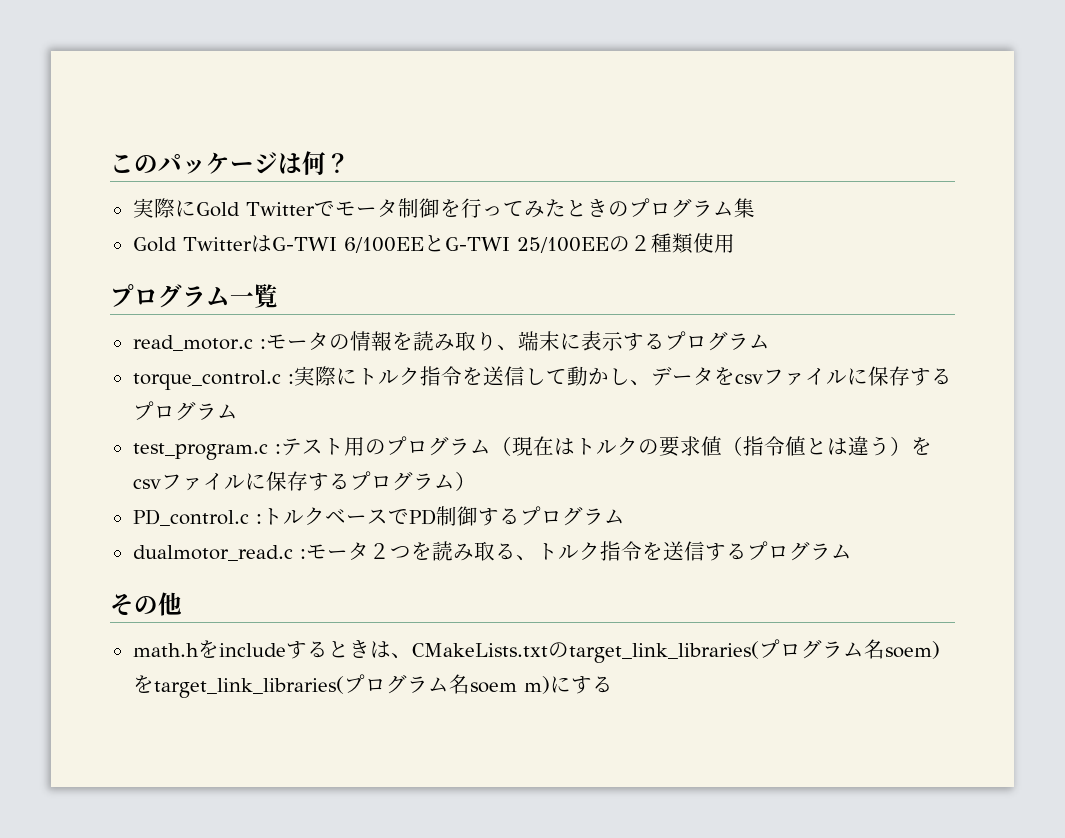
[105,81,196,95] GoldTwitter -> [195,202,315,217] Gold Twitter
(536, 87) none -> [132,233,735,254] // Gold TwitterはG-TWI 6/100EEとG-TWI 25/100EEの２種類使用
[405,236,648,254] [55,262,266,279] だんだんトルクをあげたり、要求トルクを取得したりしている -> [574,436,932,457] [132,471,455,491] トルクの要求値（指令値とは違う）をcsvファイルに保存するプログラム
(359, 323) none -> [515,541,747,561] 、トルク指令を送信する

....................

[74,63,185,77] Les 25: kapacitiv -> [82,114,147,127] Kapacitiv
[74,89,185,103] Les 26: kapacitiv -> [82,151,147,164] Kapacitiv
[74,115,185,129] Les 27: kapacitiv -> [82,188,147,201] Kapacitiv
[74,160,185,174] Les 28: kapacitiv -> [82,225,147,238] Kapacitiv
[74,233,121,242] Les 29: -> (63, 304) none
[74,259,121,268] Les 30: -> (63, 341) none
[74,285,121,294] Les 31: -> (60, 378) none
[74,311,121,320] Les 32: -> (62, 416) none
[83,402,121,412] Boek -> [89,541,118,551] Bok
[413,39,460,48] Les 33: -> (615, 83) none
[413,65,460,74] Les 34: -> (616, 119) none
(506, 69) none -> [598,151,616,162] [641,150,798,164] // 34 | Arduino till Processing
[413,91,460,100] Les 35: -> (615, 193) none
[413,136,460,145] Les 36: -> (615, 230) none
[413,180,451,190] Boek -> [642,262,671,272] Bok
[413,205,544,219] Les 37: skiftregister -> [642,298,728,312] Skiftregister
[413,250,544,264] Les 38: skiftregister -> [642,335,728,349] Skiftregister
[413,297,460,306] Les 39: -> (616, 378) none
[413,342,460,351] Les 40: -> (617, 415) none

....................

- [Problem description]: In the data above, how many lines contain the word "kapacitiv"? Only the number is wanted.

- [Solution for this task]: 4